Required work:
Can you reproduce the records from their very start through the line that contains "title Coordenadas Ecuatoriales", substituting "Locate" for "Identify" and leaving everything else unchanged?

"""

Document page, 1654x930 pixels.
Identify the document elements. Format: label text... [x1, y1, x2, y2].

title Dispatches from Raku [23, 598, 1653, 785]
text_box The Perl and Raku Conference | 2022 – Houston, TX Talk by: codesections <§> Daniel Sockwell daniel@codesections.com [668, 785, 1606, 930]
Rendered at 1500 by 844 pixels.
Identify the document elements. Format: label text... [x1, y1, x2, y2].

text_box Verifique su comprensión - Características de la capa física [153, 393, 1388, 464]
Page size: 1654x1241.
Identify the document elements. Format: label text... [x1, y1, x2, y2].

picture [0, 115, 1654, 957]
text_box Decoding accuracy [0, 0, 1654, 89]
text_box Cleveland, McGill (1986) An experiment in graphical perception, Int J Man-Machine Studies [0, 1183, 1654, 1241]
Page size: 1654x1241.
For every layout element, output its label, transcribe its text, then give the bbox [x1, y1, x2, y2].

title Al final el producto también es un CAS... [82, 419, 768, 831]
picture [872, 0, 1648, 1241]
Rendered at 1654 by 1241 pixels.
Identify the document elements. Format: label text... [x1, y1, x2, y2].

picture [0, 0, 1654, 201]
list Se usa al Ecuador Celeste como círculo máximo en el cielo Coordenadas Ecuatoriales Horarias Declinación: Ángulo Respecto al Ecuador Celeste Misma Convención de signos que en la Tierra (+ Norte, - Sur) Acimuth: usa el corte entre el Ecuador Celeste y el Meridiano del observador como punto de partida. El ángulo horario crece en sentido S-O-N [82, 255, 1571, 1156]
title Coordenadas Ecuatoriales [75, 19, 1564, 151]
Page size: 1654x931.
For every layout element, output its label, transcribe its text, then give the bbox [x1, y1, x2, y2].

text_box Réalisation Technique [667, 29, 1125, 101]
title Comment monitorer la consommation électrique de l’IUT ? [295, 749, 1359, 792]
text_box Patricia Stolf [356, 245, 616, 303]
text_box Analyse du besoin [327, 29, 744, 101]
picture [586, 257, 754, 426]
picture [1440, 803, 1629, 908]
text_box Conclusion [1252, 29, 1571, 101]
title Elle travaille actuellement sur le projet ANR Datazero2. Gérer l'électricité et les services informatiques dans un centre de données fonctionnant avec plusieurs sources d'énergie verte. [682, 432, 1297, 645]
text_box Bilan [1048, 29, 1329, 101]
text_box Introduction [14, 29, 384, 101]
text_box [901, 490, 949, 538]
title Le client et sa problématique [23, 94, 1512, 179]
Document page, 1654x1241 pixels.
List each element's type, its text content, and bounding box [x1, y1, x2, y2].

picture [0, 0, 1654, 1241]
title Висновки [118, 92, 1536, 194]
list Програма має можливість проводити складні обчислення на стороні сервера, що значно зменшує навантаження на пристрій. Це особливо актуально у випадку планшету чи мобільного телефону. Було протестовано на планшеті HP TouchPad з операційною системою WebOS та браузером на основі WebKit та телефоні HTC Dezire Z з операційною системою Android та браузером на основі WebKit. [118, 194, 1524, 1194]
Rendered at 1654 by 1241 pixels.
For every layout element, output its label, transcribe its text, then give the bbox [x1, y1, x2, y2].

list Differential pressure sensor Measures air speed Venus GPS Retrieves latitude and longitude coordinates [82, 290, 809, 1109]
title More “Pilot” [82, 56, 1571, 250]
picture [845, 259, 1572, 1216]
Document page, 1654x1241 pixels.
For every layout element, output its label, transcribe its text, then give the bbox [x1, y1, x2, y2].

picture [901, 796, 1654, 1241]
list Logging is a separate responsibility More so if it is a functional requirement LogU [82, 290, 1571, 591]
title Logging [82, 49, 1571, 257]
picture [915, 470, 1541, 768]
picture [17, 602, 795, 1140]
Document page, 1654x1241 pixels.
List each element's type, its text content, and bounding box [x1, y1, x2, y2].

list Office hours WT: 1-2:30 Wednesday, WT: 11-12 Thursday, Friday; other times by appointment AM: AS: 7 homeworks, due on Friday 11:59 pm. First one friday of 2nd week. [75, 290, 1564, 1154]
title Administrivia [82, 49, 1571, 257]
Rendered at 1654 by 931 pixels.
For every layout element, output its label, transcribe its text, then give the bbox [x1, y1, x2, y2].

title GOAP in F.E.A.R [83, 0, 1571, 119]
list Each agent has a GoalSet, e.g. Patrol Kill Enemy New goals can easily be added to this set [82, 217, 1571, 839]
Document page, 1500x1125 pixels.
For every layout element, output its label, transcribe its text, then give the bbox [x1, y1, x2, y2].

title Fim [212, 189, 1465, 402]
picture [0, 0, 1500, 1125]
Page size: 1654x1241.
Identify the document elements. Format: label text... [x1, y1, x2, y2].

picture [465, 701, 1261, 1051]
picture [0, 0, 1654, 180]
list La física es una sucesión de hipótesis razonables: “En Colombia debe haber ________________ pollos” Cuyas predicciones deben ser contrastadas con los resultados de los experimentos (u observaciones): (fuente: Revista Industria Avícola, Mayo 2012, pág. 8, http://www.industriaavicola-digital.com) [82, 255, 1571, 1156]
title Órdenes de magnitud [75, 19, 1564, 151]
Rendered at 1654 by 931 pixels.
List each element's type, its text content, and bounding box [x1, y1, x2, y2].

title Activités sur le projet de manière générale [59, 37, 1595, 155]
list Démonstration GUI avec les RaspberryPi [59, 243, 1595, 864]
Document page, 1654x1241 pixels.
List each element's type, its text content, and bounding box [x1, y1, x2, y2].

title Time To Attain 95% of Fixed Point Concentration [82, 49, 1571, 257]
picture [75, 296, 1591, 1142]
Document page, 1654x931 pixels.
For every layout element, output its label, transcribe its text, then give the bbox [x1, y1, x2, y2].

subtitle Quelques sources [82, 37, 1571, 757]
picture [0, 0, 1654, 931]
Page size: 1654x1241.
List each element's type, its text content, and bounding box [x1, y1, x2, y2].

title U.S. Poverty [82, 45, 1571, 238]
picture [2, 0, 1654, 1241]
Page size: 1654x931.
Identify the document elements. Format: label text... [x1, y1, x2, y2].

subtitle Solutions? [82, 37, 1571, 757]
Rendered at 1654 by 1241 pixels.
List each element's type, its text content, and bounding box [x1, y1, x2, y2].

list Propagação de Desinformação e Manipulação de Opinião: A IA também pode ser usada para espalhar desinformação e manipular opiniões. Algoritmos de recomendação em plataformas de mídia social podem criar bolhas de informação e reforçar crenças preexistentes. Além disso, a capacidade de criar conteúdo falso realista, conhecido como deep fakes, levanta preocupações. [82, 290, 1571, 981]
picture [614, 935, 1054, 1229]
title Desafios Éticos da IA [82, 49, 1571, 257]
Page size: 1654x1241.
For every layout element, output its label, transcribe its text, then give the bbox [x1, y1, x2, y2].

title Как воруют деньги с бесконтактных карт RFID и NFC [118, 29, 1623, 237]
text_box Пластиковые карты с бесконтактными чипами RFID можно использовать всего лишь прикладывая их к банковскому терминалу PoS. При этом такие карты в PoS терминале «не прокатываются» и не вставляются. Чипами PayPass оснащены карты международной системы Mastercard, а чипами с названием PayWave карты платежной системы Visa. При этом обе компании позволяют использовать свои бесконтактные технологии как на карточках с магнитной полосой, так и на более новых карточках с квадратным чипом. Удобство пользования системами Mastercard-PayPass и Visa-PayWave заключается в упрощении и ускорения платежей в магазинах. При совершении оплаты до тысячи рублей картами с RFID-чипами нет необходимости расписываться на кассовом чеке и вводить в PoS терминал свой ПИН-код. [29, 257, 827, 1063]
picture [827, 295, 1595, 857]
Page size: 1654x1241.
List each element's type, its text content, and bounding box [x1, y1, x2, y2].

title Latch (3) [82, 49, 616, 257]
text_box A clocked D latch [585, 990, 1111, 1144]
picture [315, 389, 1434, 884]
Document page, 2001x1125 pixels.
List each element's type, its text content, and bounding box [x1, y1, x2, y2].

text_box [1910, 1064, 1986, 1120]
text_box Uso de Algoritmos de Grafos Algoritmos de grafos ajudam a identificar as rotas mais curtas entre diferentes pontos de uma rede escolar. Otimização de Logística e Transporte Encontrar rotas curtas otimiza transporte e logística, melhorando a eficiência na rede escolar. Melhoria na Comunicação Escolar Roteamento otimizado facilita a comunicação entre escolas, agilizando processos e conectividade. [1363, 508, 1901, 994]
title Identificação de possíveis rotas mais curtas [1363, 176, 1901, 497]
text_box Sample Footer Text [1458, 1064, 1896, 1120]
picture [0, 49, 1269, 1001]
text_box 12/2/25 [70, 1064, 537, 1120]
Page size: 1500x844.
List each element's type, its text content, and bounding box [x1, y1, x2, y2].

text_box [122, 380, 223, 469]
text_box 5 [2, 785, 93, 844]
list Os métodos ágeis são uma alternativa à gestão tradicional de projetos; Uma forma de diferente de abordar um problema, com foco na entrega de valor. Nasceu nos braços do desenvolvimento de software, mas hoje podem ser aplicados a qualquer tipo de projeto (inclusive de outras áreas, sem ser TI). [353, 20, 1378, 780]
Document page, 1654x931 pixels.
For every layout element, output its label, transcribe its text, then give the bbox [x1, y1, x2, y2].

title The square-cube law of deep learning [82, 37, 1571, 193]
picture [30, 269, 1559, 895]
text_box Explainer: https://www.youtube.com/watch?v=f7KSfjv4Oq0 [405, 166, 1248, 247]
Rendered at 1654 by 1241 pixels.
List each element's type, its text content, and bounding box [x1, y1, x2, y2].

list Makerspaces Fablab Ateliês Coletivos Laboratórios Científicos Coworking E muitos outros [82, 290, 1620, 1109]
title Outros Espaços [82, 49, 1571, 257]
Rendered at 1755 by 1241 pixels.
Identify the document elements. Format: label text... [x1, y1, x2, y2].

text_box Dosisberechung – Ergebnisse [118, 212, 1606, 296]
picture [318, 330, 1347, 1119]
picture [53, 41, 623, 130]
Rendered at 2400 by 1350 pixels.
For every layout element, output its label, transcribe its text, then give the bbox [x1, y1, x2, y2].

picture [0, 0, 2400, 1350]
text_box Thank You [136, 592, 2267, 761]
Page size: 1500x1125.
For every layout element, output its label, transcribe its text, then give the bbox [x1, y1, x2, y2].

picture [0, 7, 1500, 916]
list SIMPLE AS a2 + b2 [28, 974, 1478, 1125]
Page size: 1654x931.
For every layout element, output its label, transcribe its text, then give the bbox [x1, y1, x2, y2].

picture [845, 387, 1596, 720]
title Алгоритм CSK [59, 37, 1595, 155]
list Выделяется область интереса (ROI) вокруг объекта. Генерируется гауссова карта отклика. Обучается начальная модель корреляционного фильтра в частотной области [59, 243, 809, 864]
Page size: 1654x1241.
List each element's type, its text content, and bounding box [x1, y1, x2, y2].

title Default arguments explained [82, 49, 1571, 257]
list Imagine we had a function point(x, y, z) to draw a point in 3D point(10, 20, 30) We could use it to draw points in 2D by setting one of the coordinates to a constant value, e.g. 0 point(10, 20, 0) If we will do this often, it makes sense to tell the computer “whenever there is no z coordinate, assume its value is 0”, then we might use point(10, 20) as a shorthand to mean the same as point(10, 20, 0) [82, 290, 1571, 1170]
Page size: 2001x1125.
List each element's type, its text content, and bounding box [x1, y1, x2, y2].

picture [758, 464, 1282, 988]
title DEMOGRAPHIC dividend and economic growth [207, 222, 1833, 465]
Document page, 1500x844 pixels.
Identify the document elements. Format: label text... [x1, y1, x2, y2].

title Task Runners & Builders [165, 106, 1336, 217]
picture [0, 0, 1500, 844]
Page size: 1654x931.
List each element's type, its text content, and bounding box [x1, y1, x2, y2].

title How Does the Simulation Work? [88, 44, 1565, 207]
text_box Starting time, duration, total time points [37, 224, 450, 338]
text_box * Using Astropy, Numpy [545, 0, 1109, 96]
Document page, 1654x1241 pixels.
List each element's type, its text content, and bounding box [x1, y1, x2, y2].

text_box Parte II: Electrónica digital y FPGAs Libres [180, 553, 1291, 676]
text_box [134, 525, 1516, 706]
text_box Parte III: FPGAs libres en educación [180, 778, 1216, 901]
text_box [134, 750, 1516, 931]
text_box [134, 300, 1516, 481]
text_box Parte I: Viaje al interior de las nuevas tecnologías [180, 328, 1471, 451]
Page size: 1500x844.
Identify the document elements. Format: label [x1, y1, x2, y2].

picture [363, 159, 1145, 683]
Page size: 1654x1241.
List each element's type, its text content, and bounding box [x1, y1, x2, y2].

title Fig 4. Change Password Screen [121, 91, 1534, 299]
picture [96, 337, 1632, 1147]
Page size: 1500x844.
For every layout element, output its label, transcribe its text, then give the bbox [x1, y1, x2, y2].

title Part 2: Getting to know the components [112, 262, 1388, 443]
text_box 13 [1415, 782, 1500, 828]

"""

Output:
Document page, 1654x930 pixels.
Locate the document elements. Format: label text... [x1, y1, x2, y2].

title Dispatches from Raku [23, 598, 1653, 785]
text_box The Perl and Raku Conference | 2022 – Houston, TX Talk by: codesections <§> Daniel Sockwell daniel@codesections.com [668, 785, 1606, 930]
Rendered at 1500 by 844 pixels.
Locate the document elements. Format: label text... [x1, y1, x2, y2].

text_box Verifique su comprensión - Características de la capa física [153, 393, 1388, 464]
Page size: 1654x1241.
Locate the document elements. Format: label text... [x1, y1, x2, y2].

picture [0, 115, 1654, 957]
text_box Decoding accuracy [0, 0, 1654, 89]
text_box Cleveland, McGill (1986) An experiment in graphical perception, Int J Man-Machine Studies [0, 1183, 1654, 1241]
Page size: 1654x1241.
For every layout element, output its label, transcribe its text, then give the bbox [x1, y1, x2, y2].

title Al final el producto también es un CAS... [82, 419, 768, 831]
picture [872, 0, 1648, 1241]
Rendered at 1654 by 1241 pixels.
Locate the document elements. Format: label text... [x1, y1, x2, y2].

picture [0, 0, 1654, 201]
list Se usa al Ecuador Celeste como círculo máximo en el cielo Coordenadas Ecuatoriales Horarias Declinación: Ángulo Respecto al Ecuador Celeste Misma Convención de signos que en la Tierra (+ Norte, - Sur) Acimuth: usa el corte entre el Ecuador Celeste y el Meridiano del observador como punto de partida. El ángulo horario crece en sentido S-O-N [82, 255, 1571, 1156]
title Coordenadas Ecuatoriales [75, 19, 1564, 151]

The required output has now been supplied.